Student: Kennon Summers (4), Merrill Summers (2)

Culture of Origin: Southeastern USA

Why this recipe is meaningful:

A simple but delicious accompaniment to your Thanksgiving turkey! Ingredients: • Two 28 oz. cans of apricots, drained • A pound of light brown sugar • One 12 oz. box of Ritz crackers, crushed

Instructions: Grease a three-quart glass baking dish. Place a layer of apricots in the bottom. Sprinkle with sugar and then crackers. Dot with butter. Repeat creating a second layer. Bake at 300 degrees for one hour. Serves 12.

SWEET POTATO SOUFFLÉ

Ingredients: • 3 C. mashed sweet potatoes • 1 stick margarine • 1 C. sugar • 2 t. vanilla • 2 eggs • 1/2 C. milk Mix all ingredients and put in a baking dish.

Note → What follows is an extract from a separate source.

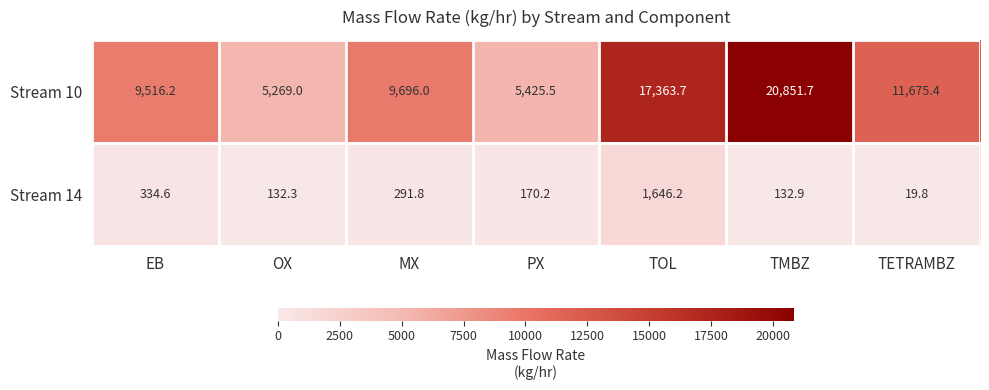

What is the spread (max minus min) of values at TMBZ?

20718.8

Topping Ingredients: • 1 stick margarine • 1 C. brown sugar • 1/3 C. flour • 1 C. chopped pecans

Instructions: Combine brown sugar with flour. Mix with margarine and nuts. Sprinkle over top of potato mixture in baking dish. Bake approximately 30 minutes at 350 degrees.

West-Sanford Family

Students: Lillian Sanford (5), Caroline Harris Sanford (4)

Culture of Origin: Southern United States

Why this recipe is meaningful:

This recipe is meaningful to my children because we have this dish for Thanksgiving and Christmas every year. The girls like knowing that it is the their great grandmother's recipe.